• **THE PROBLEM**
Put every line of the rows below into a JSON list of strings, one string per line, without blank lines. Leave out the picture lines.

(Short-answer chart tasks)
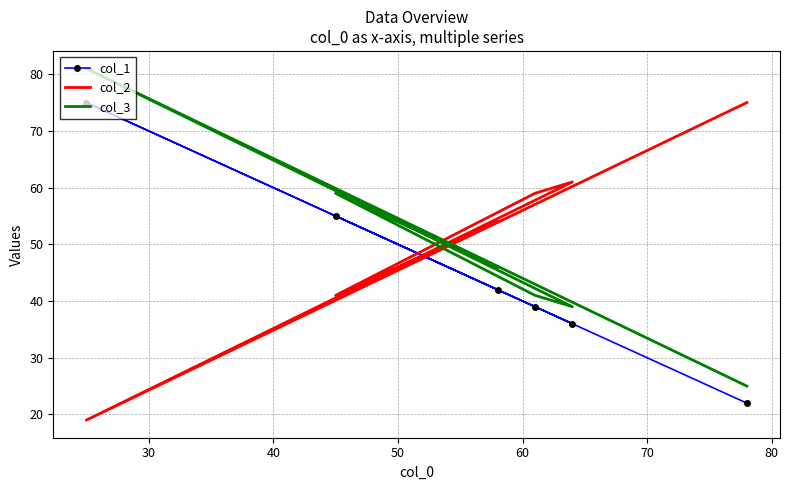

Reading right to left, extract all data points from this chart.

col_1: 22	75	36	39	55	42
col_2: 75	19	61	59	41	54
col_3: 25	81	39	41	59	46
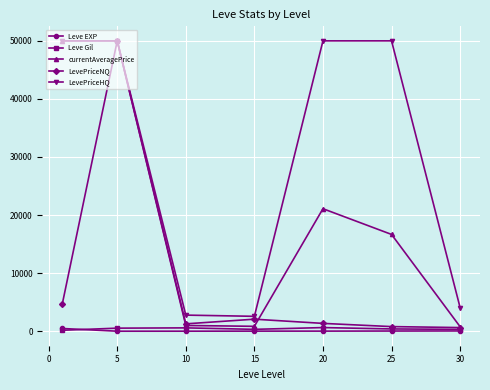

True or false: LevePriceHQ and Leve Gil cross at least once.

False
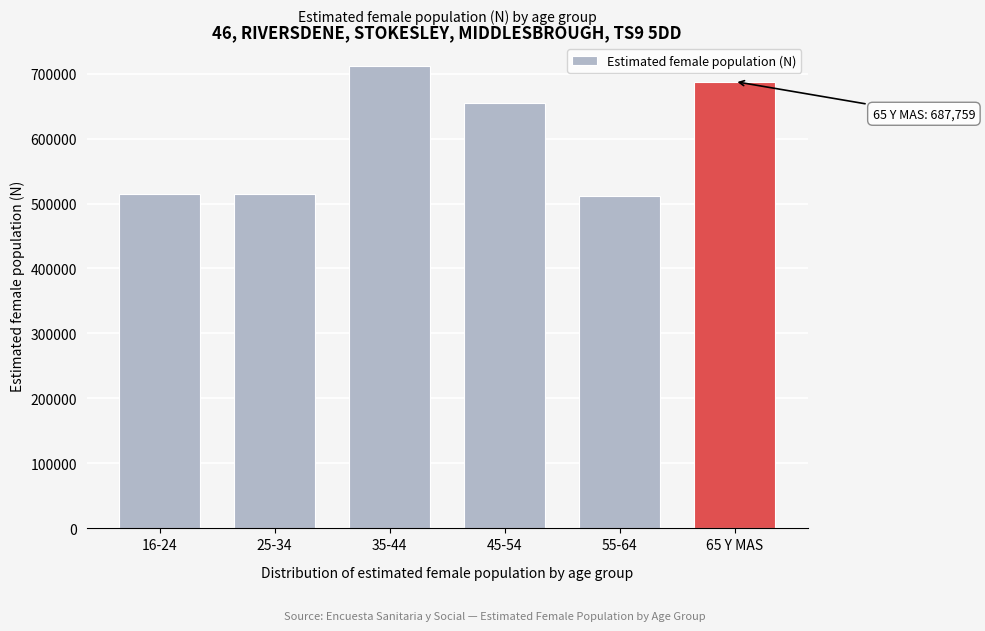

What is the change in value from 45-54 to 65 Y MAS?

+33098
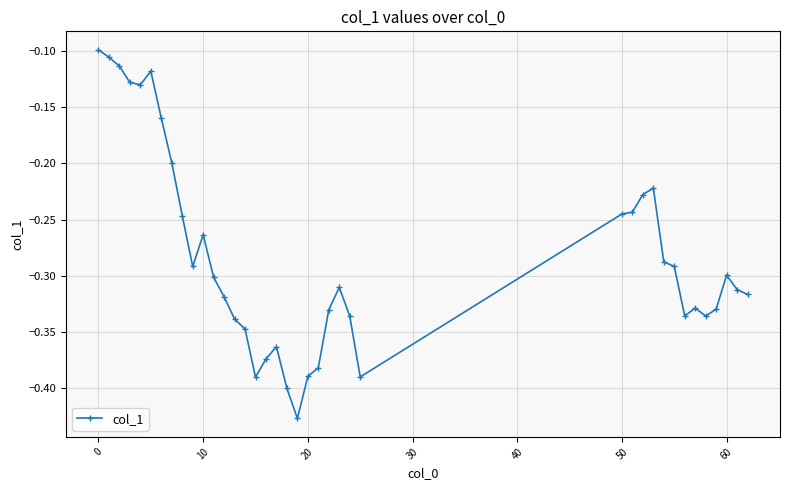

What is the difference between the maximum and minimum values?

0.3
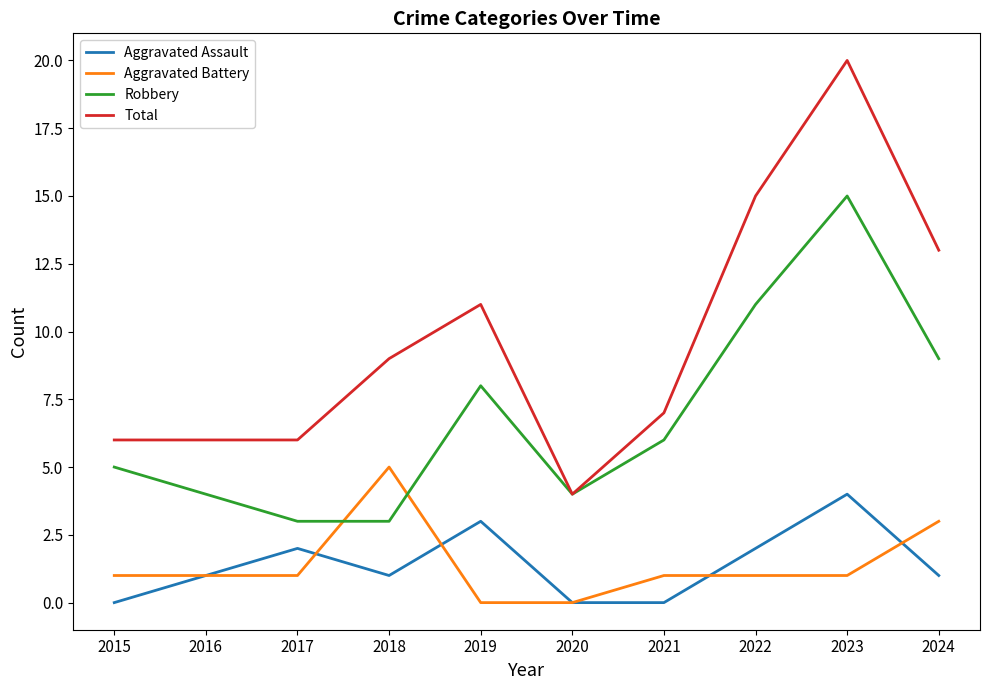

Where is the first local maximum for Aggravated Assault?

2017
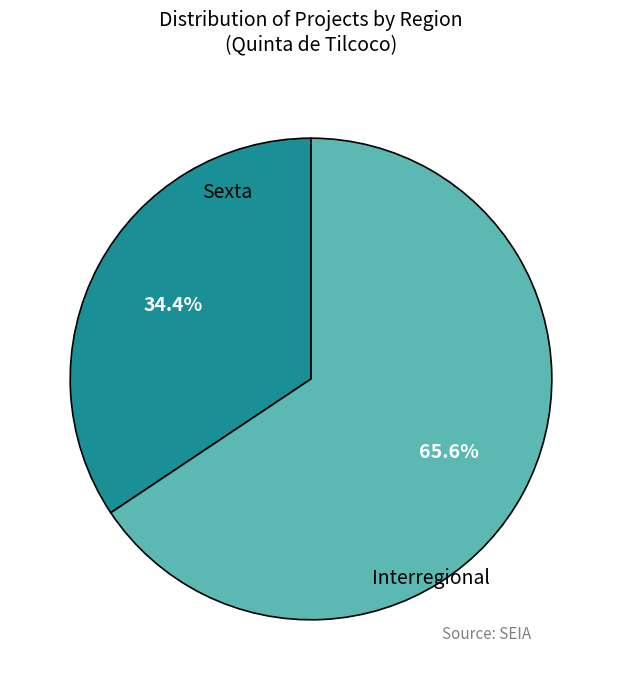

To the nearest percent, what percentage of the pie is Sexta?

34%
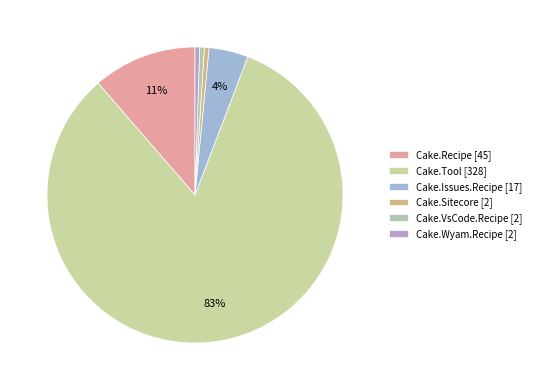

To the nearest percent, what percentage of the pie is Cake.VsCode.Recipe?

1%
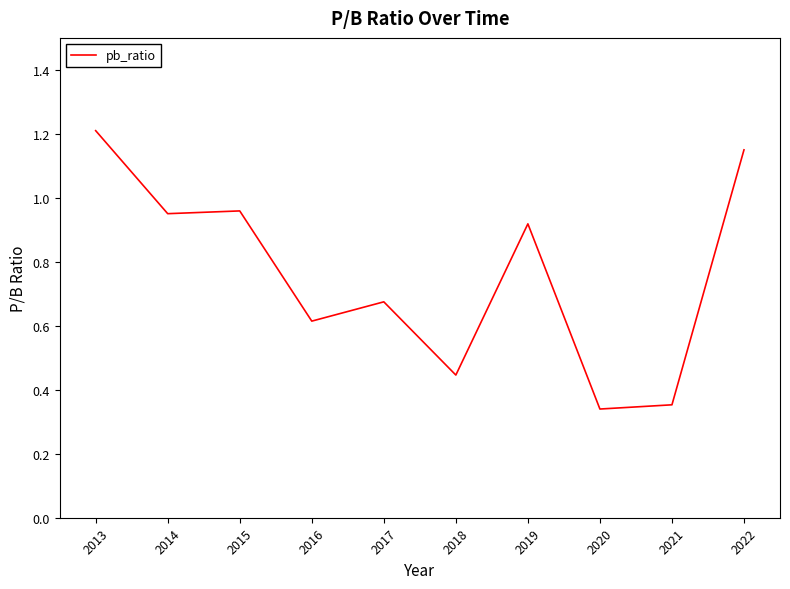

The chart shows a value of 0.8 at 2013. True or false?

False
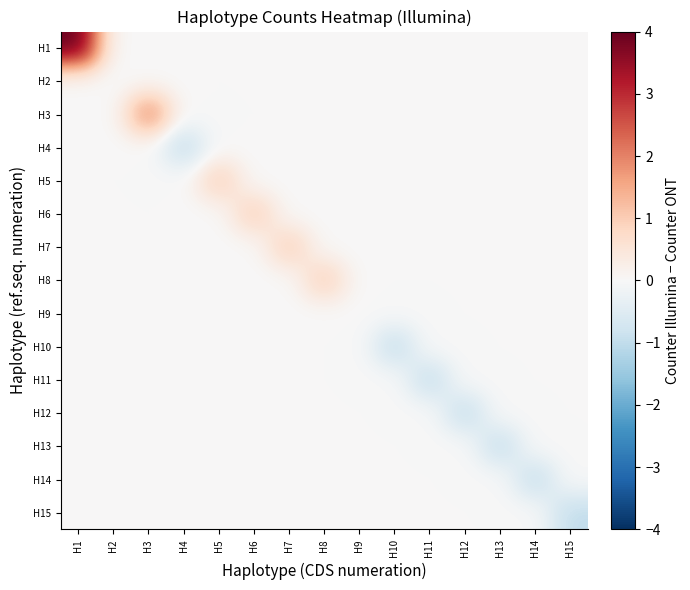

Which series has the largest total across all categories?

H1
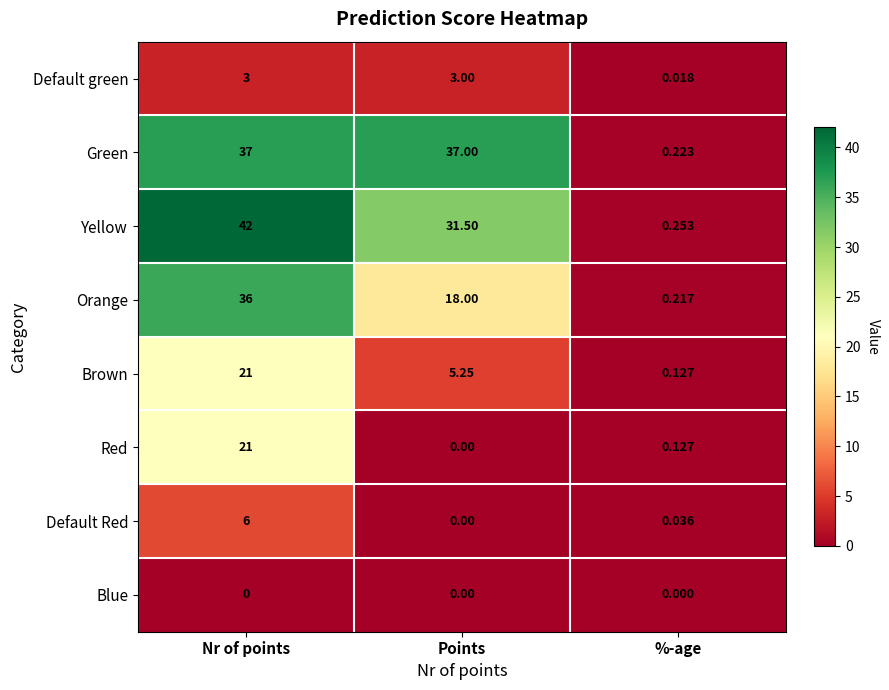

At how many categories does at least one series exceed 12?

2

• **REPLY**
[
  "Reading right to left, extract all data points from this chart.",
  "col_1: 22\t75\t36\t39\t55\t42",
  "col_2: 75\t19\t61\t59\t41\t54",
  "col_3: 25\t81\t39\t41\t59\t46",
  "True or false: LevePriceHQ and Leve Gil cross at least once.",
  "False",
  "What is the change in value from 45-54 to 65 Y MAS?",
  "+33098",
  "What is the difference between the maximum and minimum values?",
  "0.3",
  "Where is the first local maximum for Aggravated Assault?",
  "2017",
  "To the nearest percent, what percentage of the pie is Sexta?",
  "34%",
  "To the nearest percent, what percentage of the pie is Cake.VsCode.Recipe?",
  "1%",
  "The chart shows a value of 0.8 at 2013. True or false?",
  "False",
  "Which series has the largest total across all categories?",
  "H1",
  "At how many categories does at least one series exceed 12?",
  "2"
]